Como já terei
referido, o conflito de 1914 pode parecer romântico à distância, mas creio que,
na opinião da juventude de então, mandada às tenebrosas trincheiras da campanha militar, pelos
generais que pensavam em grandes,dramáticas movimentações, as que se
transmutariam no arremedo cruel de uma por vezes sádica guerra da espreita e solitárias mortes desses infelizes recrutas,
essa ambicionada glória constituíu na
verdade um alástor[1] que dizimou, sem distinção de classe e
cultura, poetas, escritores, obreiros, pintores e sobretudo jovens que nutriam
outros sonhos e esperanças que os da morte solitária por ignotos, covardes
projéteis, ou pelo tifo e outras moléstias oportunistas, sem falar das bombas e gases venenosos. Levas e mais levas
eram carregadas por aquela conjunção maldita, urdida pelas alianças
automáticas, feitas em chancelarias e cuidadosos gabinetes ministeriais, sequer
imaginando o monstro que urdiam diplomatas e militares - com seus tratados de
alianças por estranhas querelas, urdidas e nutridas em plagas ignotas, mas escritos
muito antes na cuidadosa, marmórea frieza dos gabinetes de chancelaria,
pensando abrir novos horizontes, para a pátria glória e poder, quando apenas
tratavam de trazer para a belle époque
os monstros da guerra sem quartel, com toda maldade transformada nos mais
inventivos armamentos, que cuidaram de ceifar as levas que haviam marchado na
leda ilusão de que estariam de volta antes que as folhas das decíduas árvores
amarelecessem e caíssem ao solo, nas próprias prósperas e bem-cuidadas
avenidas, de que se despediam sem que lhes assolasse, nas faces brejeiras,
sequer a dúvida de um dificultoso, árduo retorno, mas sim embalados na álacre
fantasia da mui próxima e vitoriosa volta, sob os sorrisos de suas jovens
namoradas, que os receberiam na descuidada e sem limites efusão que elas todas
podiam doravante transformar um pouco mais tarde na amorosa ternura que haviam
carregado nas próprias cartas, enviadas ao front.

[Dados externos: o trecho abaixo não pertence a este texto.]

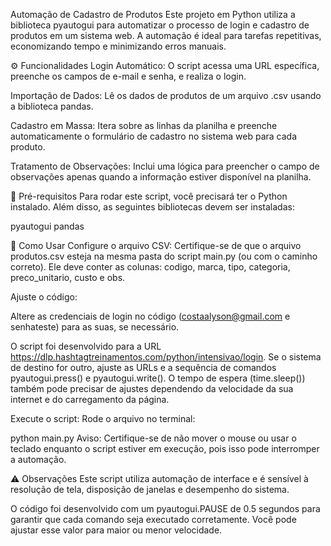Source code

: Automação de Cadastro de Produtos
Este projeto em Python utiliza a biblioteca pyautogui para automatizar o processo de login e cadastro de produtos em um sistema web. A automação é ideal para tarefas repetitivas, economizando tempo e minimizando erros manuais.

⚙️ Funcionalidades
Login Automático: O script acessa uma URL específica, preenche os campos de e-mail e senha, e realiza o login.

Importação de Dados: Lê os dados de produtos de um arquivo .csv usando a biblioteca pandas.

Cadastro em Massa: Itera sobre as linhas da planilha e preenche automaticamente o formulário de cadastro no sistema web para cada produto.

Tratamento de Observações: Inclui uma lógica para preencher o campo de observações apenas quando a informação estiver disponível na planilha.

🔧 Pré-requisitos
Para rodar este script, você precisará ter o Python instalado. Além disso, as seguintes bibliotecas devem ser instaladas:

 pyautogui
 pandas


🚀 Como Usar
Configure o arquivo CSV: Certifique-se de que o arquivo produtos.csv esteja na mesma pasta do script main.py (ou com o caminho correto). Ele deve conter as colunas: codigo, marca, tipo, categoria, preco_unitario, custo e obs.

Ajuste o código:

Altere as credenciais de login no código (costaalyson@gmail.com e senhateste) para as suas, se necessário.

O script foi desenvolvido para a URL https://dlp.hashtagtreinamentos.com/python/intensivao/login. Se o sistema de destino for outro, ajuste as URLs e a sequência de comandos pyautogui.press() e pyautogui.write(). O tempo de espera (time.sleep()) também pode precisar de ajustes dependendo da velocidade da sua internet e do carregamento da página.

Execute o script: Rode o arquivo no terminal:

python main.py
Aviso: Certifique-se de não mover o mouse ou usar o teclado enquanto o script estiver em execução, pois isso pode interromper a automação.

⚠️ Observações
Este script utiliza automação de interface e é sensível à resolução de tela, disposição de janelas e desempenho do sistema.

O código foi desenvolvido com um pyautogui.PAUSE de 0.5 segundos para garantir que cada comando seja executado corretamente. Você pode ajustar esse valor para maior ou menor velocidade.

Se houve guerra rodeada de ilusões e de falsas esperanças, seria aquela que os
franceses comprimiriam nos números - que ao espoucar o conflito semelhavam
ininteligíveis - de catorze-dixhuit que
marcaria pelas charnecas e planícies da França, Bélgica, Alemanha, Áustria-Hungria,
sem esquecer as estepes do czar, todo o mal que a bélica ambição e a ilusão da
próxima vitória poderia incutir naquelas amorfas massas que, longe dos louros
sorrisos de seus amores, marchavam com o desatino da juventude para a fétida
podridão das charnecas ou para as ubiquas trincheiras, em que se dissimularam
os espíritos e os avantesmas da morte, seja súbita, seja lenta, e das físicas
misérias do estropiamento, que é obra dos competentes artífices de Tánatos, garantido para tais infelizes,
muitos e muitos sem conta anônimos, mas também perfis proeminentes, com a
triste missão de quebrar, através da notícia funesta, em jornal da própria
terra, a estranha mensagem que carrega o desastre de catorze-dixhuit, como os franceses, que o veriam de perto, demasiado
perto, na própria campanha, a maneira sem dúvida cruel, com que Marte e demais
associados cuidaram da juventude da dita belle-époque,
ignaros que eram de o que as chancelarias lhes haviam preparado, mas jamais
ignavos partícipes da tragédia que sobre eles despenca, com a boçal,
bestialógica brutalidade da inimaginável crueldade que, no silêncio untuoso das
chancelarias, fora urdida não só contra uma geração, mas sobretudo na arrogante,
demencial proposta de consolidar, reforçar e derrubar impérios, sem que nos
silentes gabinetes co-partícipes neste festival de massacres, de renascente
xenofobia, e de quando possível completa destruição de inimigos que para seus
adversários decerto não mereceriam compaixão, nem qualquer momento perdido de
humana sensação de co-participação, no que muitos grandes tinham visto como
grande oportunidade de respectiva ulterior elevação, e que passaria para a
História como fautora de grandes e mesquinhos desastres, tudo derrubando pela
frente, com a álacre, ruidosa alegria de uns tantos, que pensaram poder surgir
sem peias, nem estorvos na próxima grande encenação da sacralizada abominação
da Paz e de todos os seus frutos. Para
tanto, Catorze-Dixhuit seria a Grande
Guerra, pois abriu de par em par as portas para autênticas, resplendentes, infames
ideologias, que se veriam consagradas no próximo magno espetáculo da humana
demência.
(Fontes:
gênero humano, nacionalismos, políticas de gabinete que sequer cogitaram que
não tratavam de problemas culturais, mas sim da utilização do chamado progresso
para a sua própria destruição. Não é decerto irrealista - sobretudo com a
pletora do atual cenário - pensar na guerra senão como uma política a ser consignada como estúpido,
criminal instrumento, a ser evitado e para sempre. O próprio poder destrutivo
dos novos infames engenhos constitui um antinômico fator para a contenção e o remanescente bom-senso. Que
melhor exemplo se encontrará de que o papel histórico abominável a que essa
guerra de catorze-dixhuit emprestaria
um infausto começo, que o magnificado desastre trazido pelo Segundo Conflito Mundial
para a Humanidade ? Com a sua terminal
abominação atômica, pode-se afirmar, com a certeza de que são passíveis os propósitos
humanos, que tais guerras, com seu trem de indizíveis crueldades, e outros episódios de bestial estupidez, marcam, no
arrependimento e na vergonha, o quanto tais comemorações devem ser evitadas,
pois que na sua própria encenação elas trazem os mefíticos ares do pântano a
que em passado não tão distante regrediu a gente humana).